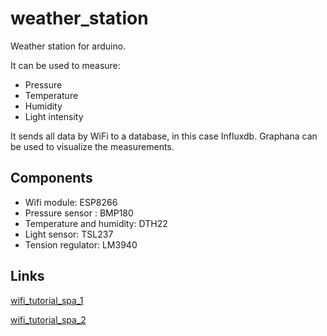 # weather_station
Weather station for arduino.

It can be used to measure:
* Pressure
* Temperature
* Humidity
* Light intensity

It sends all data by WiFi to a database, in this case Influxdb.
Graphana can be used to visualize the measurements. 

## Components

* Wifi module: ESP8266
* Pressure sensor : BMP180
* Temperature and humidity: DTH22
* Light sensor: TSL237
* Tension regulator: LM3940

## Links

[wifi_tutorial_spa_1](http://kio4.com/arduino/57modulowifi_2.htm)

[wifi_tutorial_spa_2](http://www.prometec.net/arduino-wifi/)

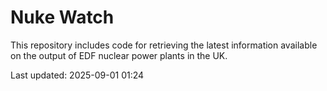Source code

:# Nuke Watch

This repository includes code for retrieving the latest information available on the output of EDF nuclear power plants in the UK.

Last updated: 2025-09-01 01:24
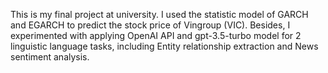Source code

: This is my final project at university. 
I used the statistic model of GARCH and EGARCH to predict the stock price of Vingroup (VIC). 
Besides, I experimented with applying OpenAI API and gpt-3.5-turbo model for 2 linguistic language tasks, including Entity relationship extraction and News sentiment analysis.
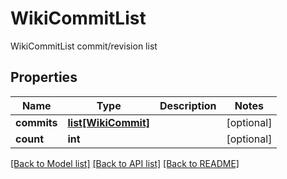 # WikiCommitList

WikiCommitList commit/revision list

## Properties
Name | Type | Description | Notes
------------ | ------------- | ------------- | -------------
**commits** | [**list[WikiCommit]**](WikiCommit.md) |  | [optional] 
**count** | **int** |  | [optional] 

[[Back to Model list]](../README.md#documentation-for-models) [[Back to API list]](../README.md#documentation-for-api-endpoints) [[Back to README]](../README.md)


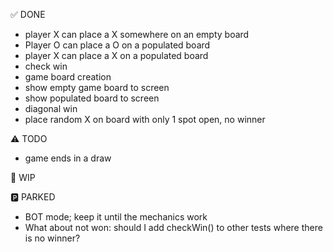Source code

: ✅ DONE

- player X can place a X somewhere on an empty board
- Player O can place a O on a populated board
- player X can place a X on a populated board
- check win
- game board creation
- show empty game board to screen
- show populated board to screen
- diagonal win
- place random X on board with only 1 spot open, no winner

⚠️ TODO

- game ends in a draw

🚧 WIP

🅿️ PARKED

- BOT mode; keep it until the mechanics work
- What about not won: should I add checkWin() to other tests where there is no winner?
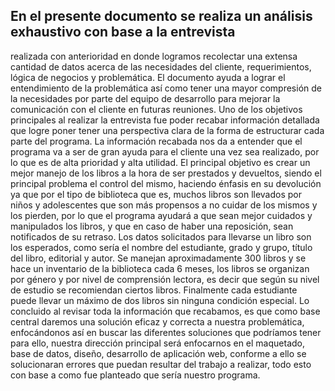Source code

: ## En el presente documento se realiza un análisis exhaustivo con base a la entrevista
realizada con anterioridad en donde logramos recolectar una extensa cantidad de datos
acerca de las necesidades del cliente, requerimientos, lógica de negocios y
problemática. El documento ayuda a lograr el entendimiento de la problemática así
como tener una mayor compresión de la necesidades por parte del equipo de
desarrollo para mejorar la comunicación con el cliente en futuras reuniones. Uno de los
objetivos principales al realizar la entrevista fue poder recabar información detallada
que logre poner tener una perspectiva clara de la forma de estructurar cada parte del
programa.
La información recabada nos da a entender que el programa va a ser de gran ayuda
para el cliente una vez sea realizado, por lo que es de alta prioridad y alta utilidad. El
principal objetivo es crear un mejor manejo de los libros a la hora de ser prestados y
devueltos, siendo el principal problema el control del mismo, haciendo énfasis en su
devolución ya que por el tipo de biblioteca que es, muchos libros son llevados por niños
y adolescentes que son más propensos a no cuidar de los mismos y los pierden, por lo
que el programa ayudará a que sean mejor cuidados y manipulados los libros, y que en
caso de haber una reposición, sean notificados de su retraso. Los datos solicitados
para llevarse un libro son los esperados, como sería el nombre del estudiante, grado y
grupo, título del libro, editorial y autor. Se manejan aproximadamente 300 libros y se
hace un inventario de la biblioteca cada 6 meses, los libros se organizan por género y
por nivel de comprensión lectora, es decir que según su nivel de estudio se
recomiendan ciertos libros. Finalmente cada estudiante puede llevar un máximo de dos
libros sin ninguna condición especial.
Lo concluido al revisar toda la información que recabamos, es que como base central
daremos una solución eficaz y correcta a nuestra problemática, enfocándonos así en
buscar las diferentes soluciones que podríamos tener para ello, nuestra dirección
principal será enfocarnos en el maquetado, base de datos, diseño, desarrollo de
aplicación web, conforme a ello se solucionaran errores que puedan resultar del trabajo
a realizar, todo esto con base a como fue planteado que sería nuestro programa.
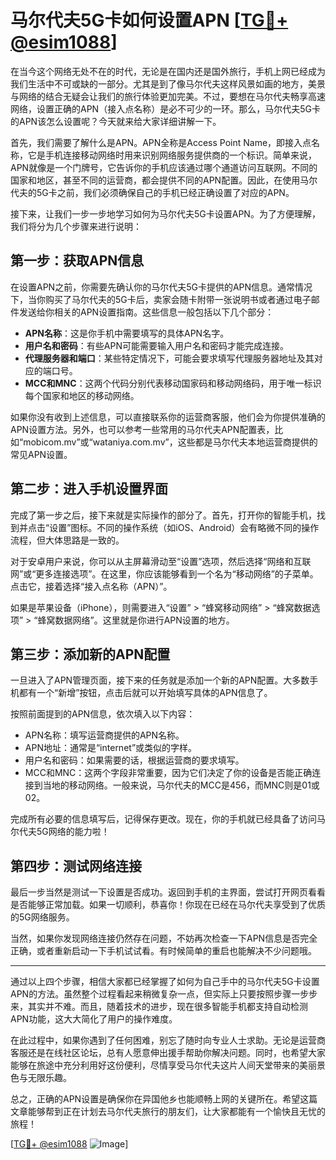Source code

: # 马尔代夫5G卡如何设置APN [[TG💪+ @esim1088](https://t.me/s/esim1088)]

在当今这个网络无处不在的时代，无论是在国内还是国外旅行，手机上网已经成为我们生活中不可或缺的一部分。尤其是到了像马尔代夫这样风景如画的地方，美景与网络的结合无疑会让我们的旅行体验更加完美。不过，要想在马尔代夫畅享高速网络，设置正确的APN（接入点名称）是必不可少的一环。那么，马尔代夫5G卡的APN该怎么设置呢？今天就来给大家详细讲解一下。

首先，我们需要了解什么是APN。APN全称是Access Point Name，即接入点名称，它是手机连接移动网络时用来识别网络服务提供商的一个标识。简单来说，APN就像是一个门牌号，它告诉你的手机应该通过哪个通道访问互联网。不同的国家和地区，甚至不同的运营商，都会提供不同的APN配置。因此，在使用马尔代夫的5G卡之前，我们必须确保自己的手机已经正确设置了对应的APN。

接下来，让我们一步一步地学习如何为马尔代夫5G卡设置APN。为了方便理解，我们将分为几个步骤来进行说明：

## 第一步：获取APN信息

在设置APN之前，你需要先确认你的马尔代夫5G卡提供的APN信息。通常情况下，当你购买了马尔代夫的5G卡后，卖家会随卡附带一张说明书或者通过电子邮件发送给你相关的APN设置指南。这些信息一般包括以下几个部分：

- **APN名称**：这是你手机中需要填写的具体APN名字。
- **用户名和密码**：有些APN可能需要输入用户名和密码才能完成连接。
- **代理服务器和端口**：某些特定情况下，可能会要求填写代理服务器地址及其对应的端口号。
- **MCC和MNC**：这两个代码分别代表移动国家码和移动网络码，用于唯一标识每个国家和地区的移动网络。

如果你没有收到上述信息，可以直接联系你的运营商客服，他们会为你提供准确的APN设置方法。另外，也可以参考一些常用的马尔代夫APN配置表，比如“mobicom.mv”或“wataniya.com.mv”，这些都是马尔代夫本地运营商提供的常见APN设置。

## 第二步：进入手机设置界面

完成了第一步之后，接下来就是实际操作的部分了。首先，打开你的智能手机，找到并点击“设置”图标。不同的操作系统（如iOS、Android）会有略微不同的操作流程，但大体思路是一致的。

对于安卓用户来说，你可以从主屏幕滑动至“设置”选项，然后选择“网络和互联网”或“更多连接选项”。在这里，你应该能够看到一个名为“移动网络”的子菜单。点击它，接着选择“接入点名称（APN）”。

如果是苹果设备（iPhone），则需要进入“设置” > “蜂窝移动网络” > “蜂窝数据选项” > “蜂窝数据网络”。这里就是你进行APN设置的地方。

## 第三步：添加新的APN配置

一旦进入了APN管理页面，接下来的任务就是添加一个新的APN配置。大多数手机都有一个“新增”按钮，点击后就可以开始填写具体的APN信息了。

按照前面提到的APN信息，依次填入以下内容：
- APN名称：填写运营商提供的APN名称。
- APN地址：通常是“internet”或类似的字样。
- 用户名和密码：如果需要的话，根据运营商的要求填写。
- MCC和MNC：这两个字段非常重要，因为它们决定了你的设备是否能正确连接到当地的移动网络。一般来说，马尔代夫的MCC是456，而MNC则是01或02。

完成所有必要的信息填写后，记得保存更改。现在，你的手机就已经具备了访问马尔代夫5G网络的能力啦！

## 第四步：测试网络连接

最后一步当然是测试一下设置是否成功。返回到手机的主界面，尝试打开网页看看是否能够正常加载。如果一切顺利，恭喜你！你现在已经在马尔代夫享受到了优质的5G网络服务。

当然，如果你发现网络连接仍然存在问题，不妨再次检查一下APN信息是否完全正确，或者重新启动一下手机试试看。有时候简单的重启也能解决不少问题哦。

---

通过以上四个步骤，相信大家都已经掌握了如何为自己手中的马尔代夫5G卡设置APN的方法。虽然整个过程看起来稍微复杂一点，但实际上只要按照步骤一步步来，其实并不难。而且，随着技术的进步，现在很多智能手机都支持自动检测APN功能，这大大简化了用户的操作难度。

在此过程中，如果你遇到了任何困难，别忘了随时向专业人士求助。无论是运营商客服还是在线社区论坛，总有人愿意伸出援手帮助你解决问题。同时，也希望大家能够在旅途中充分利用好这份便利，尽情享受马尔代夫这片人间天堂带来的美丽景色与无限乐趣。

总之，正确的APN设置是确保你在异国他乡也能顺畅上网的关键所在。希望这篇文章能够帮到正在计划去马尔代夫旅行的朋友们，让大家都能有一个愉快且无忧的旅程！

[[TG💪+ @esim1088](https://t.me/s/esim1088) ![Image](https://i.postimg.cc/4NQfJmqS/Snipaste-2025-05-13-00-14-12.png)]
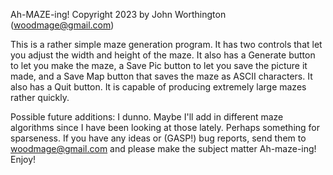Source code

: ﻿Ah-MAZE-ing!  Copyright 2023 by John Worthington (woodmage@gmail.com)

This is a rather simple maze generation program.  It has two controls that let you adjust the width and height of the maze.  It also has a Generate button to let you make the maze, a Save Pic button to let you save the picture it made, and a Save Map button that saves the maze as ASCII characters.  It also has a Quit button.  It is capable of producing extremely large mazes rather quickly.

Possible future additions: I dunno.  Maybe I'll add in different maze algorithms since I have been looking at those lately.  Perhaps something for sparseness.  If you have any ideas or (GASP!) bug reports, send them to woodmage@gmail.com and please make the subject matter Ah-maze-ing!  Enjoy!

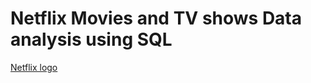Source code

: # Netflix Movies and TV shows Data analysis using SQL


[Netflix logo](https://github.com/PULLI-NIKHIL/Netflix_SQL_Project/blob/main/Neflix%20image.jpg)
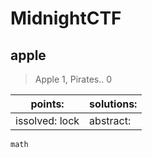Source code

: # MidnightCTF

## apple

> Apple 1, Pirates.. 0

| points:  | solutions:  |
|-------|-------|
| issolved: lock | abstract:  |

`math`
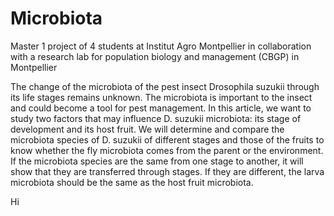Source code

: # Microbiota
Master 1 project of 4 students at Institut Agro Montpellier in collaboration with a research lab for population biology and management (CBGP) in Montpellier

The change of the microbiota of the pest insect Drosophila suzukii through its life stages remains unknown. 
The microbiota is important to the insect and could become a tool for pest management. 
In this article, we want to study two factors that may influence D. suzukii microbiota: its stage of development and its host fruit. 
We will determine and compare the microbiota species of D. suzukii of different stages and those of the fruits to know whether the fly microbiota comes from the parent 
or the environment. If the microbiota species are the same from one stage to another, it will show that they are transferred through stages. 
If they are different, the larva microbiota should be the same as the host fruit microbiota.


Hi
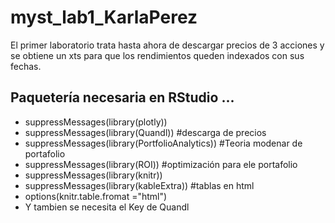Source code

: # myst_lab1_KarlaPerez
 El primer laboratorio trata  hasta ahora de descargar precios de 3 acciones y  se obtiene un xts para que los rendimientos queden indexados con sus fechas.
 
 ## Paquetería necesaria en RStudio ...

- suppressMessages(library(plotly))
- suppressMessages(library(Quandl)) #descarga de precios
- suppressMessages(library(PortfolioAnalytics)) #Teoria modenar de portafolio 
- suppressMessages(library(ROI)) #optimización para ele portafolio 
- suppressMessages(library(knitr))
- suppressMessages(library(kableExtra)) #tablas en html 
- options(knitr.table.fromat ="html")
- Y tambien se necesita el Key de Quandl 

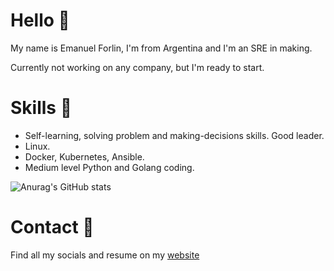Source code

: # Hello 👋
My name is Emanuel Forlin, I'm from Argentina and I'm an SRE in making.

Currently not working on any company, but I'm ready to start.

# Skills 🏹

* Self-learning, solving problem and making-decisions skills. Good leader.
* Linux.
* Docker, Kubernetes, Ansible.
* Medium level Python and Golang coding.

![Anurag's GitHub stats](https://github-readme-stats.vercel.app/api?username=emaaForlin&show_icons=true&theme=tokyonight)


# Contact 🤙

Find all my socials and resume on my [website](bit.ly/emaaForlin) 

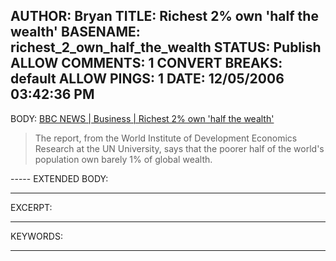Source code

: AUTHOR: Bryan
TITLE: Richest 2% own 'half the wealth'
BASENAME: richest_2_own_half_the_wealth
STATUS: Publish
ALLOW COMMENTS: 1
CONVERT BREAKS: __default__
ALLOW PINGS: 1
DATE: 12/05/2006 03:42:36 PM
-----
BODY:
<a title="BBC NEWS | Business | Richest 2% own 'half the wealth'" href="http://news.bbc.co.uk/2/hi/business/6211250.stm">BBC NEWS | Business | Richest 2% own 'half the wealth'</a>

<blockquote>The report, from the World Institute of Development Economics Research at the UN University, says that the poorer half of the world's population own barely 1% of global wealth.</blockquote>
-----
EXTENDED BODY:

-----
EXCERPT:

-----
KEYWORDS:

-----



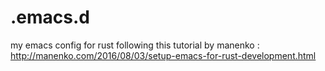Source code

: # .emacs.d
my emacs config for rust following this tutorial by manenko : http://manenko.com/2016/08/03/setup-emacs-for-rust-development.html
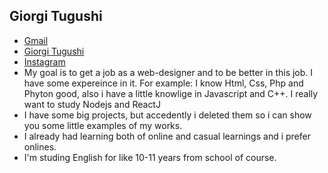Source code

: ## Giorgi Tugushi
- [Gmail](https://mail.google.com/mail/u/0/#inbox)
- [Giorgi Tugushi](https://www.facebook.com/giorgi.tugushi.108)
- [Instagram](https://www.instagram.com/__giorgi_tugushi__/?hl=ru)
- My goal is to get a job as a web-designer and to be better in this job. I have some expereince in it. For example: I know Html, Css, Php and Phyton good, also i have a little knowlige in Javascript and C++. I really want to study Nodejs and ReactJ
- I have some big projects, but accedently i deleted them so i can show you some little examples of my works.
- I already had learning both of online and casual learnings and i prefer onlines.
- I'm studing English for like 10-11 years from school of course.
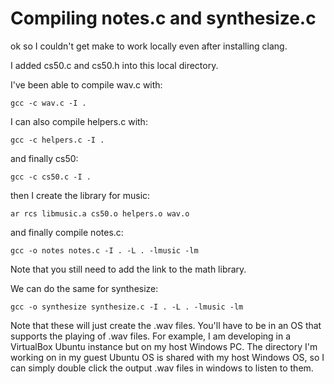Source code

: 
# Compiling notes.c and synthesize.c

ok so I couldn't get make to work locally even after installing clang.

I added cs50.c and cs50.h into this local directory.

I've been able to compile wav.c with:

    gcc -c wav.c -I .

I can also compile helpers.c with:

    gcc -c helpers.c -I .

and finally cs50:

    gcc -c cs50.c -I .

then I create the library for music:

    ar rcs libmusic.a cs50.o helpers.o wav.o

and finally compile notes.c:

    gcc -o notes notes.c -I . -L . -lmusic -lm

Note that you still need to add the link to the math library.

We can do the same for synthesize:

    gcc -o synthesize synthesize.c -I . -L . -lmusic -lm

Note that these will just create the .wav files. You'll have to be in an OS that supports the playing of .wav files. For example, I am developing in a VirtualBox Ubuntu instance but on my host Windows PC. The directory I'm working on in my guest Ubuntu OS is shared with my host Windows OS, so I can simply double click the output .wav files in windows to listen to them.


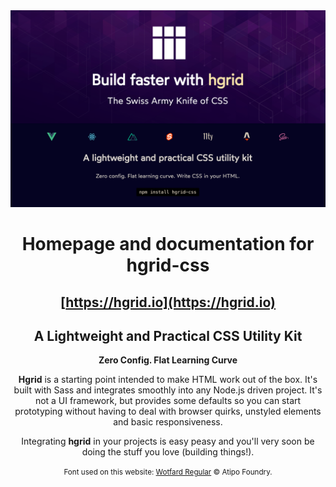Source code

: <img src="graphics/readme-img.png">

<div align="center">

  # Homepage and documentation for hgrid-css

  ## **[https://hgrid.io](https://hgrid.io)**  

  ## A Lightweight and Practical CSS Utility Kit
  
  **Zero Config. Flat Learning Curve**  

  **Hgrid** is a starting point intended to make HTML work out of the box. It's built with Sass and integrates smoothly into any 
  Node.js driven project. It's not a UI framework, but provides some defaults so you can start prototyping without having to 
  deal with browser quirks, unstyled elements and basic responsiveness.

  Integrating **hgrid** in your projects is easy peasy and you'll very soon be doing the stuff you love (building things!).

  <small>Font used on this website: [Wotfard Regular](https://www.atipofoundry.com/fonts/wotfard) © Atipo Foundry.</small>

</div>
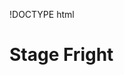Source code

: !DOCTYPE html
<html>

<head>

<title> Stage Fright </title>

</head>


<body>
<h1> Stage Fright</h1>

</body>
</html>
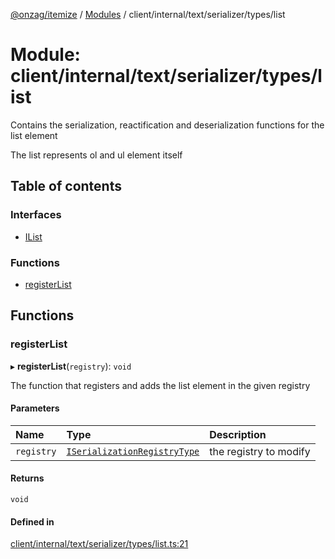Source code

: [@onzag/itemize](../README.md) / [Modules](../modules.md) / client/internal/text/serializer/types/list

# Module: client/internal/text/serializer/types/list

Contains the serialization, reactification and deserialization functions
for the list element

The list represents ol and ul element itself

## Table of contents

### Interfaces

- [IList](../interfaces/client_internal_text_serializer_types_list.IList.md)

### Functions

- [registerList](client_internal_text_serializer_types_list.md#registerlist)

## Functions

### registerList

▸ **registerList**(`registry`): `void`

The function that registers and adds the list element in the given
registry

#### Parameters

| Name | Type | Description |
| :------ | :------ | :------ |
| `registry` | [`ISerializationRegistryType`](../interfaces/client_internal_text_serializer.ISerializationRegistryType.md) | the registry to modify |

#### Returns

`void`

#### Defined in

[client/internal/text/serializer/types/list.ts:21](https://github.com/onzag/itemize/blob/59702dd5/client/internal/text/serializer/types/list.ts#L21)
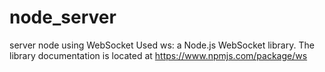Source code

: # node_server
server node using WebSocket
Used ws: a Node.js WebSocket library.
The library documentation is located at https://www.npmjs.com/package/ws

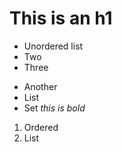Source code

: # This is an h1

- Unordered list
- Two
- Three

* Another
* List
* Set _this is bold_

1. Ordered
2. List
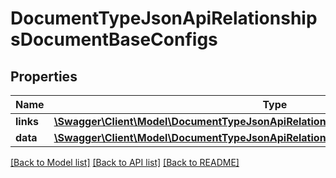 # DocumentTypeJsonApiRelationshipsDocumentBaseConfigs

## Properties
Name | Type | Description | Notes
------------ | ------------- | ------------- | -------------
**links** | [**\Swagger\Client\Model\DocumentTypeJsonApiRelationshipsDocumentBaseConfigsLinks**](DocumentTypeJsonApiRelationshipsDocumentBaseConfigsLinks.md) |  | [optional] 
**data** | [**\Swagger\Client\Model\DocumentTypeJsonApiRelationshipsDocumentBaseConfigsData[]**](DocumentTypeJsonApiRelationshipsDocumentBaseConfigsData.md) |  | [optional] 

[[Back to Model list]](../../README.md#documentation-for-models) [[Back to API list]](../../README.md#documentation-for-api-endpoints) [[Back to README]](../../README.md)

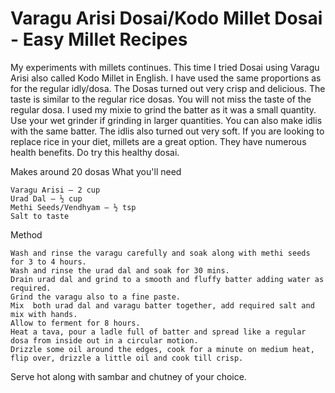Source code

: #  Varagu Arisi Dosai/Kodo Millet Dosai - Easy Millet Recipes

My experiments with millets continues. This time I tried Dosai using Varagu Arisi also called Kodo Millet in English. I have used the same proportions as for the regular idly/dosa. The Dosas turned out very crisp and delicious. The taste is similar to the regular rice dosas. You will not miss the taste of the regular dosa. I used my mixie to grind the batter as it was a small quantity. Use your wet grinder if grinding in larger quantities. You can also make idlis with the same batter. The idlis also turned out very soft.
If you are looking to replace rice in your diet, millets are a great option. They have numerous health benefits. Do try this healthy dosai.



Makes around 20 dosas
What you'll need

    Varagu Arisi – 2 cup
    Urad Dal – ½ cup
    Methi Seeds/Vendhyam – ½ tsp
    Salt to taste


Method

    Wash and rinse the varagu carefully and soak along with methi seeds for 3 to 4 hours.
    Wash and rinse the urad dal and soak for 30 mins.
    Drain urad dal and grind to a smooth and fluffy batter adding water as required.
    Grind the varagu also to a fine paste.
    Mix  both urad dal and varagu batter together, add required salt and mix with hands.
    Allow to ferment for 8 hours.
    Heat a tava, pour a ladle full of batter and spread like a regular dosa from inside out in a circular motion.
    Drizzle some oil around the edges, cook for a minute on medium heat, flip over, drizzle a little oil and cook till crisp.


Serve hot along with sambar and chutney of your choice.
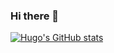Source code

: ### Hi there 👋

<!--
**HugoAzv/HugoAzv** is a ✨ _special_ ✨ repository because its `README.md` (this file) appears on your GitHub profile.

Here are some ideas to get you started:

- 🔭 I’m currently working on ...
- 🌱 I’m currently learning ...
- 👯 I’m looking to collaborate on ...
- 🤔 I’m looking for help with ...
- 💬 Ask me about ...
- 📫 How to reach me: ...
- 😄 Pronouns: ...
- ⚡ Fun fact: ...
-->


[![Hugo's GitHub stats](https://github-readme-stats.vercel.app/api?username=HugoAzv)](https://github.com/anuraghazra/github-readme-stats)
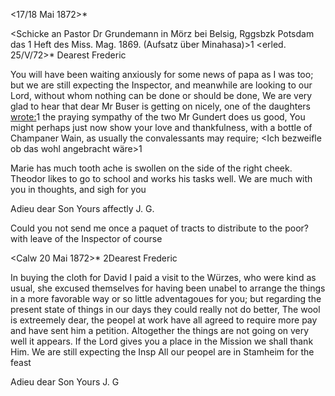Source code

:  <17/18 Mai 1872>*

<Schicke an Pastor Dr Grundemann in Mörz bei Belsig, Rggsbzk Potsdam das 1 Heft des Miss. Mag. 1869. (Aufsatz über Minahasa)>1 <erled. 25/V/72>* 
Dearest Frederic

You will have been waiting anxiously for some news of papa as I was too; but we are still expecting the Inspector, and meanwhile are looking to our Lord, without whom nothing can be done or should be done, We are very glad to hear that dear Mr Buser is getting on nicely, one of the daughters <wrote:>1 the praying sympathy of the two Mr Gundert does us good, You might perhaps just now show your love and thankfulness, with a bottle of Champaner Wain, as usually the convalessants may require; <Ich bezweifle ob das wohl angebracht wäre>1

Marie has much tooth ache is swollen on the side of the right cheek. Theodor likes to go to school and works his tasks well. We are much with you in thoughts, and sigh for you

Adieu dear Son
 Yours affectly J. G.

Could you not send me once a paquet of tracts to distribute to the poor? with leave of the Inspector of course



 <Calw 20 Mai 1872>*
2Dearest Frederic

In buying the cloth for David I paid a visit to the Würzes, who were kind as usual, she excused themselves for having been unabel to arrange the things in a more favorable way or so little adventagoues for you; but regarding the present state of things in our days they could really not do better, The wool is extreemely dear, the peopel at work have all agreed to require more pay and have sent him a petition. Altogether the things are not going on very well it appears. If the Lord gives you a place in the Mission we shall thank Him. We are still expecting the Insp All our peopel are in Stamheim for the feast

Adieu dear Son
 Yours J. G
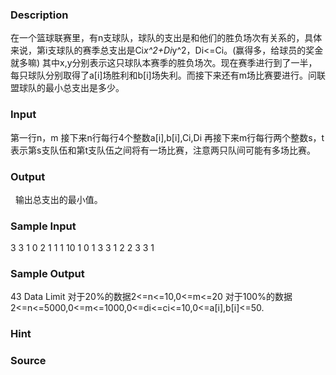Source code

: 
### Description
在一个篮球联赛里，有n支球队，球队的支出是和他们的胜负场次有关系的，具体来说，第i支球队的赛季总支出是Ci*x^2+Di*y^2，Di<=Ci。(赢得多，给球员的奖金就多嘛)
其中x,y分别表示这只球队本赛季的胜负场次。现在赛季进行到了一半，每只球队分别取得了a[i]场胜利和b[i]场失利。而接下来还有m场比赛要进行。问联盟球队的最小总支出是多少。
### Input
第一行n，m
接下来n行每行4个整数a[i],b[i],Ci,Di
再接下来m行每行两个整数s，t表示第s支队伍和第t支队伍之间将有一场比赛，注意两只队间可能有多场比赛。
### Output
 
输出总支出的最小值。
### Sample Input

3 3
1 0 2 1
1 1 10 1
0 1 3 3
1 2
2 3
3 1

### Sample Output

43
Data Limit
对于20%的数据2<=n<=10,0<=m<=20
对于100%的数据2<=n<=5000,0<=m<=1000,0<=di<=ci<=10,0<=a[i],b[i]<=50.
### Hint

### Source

§ **TASK REQUIREMENTS**
Your job is to return all lines above that hold the word "compile".

§ **COMPLETED TASK**
I've been able to compile wav.c with:
I can also compile helpers.c with:
and finally compile notes.c:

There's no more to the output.